Asahi stared back at him, watching his chest rise and fall at a rate that was oddly satisfying. He couldn't remember the last time he'd seen Kisumi out of breath in a moment that didn't involve tears. The sheen of sweat on his neck was something Asahi had forgotten about too, and he didn't know how, because it was attractive. Or maybe it was attractive, because he hadn't seen it in so long. He couldn't be sure. But he felt a warming tingle in the soles of his feet, and he just took a moment to absorb the glimmering mirage of a Kisumi he once knew, daring himself to call it real.

The ball rolled up and tapped the toe of Kisumi's shoe. He ignored it for another breath, then blinked and bent over to pick it up. Asahi chose that moment to cross the court.

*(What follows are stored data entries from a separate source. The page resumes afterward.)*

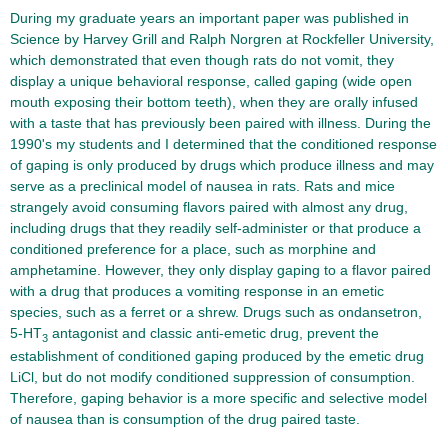
During my graduate years an important paper was published in
Science by Harvey Grill and Ralph Norgren at Rockfeller University,
which demonstrated that even though rats do not vomit, they
display a unique behavioral response, called gaping (wide open
mouth exposing their bottom teeth), when they are orally infused
with a taste that has previously been paired with illness. During the
1990's my students and I determined that the conditioned response
of gaping is only produced by drugs which produce illness and may
serve as a preclinical model of nausea in rats. Rats and mice
strangely avoid consuming flavors paired with almost any drug,
including drugs that they readily self-administer or that produce a
conditioned preference for a place, such as morphine and
amphetamine. However, they only display gaping to a flavor paired
with a drug that produces a vomiting response in an emetic
species, such as a ferret or a shrew. Drugs such as ondansetron,
5-HT
antagonist and classic anti-emetic drug, prevent the
3
establishment of conditioned gaping produced by the emetic drug
LiCl, but do not modify conditioned suppression of consumption.
Therefore, gaping behavior is a more specific and selective model
of nausea than is consumption of the drug paired taste.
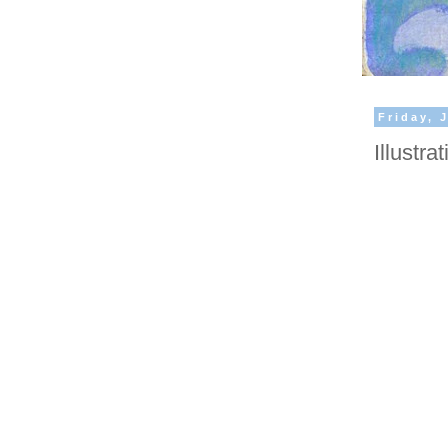
Friday, 
Illustr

As Kisumi straightened out of his bend and met Asahi's gaze again, he noticed the quiet red rimming Kisumi's eyes and the odd presence of shyness in the purple of his irises, as though he'd been caught in a vulnerable moment. The closer Asahi got, the more Kisumi's gaze shifted anxiously. He pursed his lips as Asahi stepped up in front of him, and then he offered the ball without looking.

Asahi held his palms up for it, but when Kisumi set the ball there, he didn't initially take his hands away from it. So they just stood like that for a moment, both holding the rubber sphere between them while Kisumi stared down at it quietly, his gaze distant, as though he was slowly piecing together the words to say. Asahi waited, let him take his time, his own eyes roaming the shine of Kisumi's glistening skin until the other boy finally drew in a careful breath and met Asahi's gaze again.

"I think I'll take that happiness now," he said quietly, "… if you still have it."

Asahi nodded. "I hid it away in the sock drawer for safe keeping."

Kisumi's lips twitched, as though wanting to smile, but not yet ready to. He dipped his head again, brow creasing as something pulled at his chest, and he had to breathe around it. He swallowed and looked back up with shimmering lavender eyes.

"Can you teach me a new way to swim?"

Asahi reached up with a slow hand and softly brushed his thumb over Kisumi's cheek before any of the tears could get away. He nodded again, then leaned in close and touched his forehead to Kisumi's. They breathed, for one quiet moment, accepting the formidable newness of the reality surrounding them with their eyes closed and their trust laid out in front of one another.

The ball dropped from between them, forgotten, and they simultaneously folded their arms around each other. Kisumi buried his nose in Asahi's shoulder, and Asahi buried his nose in Kisumi's. And for one quick moment, it was just like middle school, except there were no more goodbyes to be said anymore.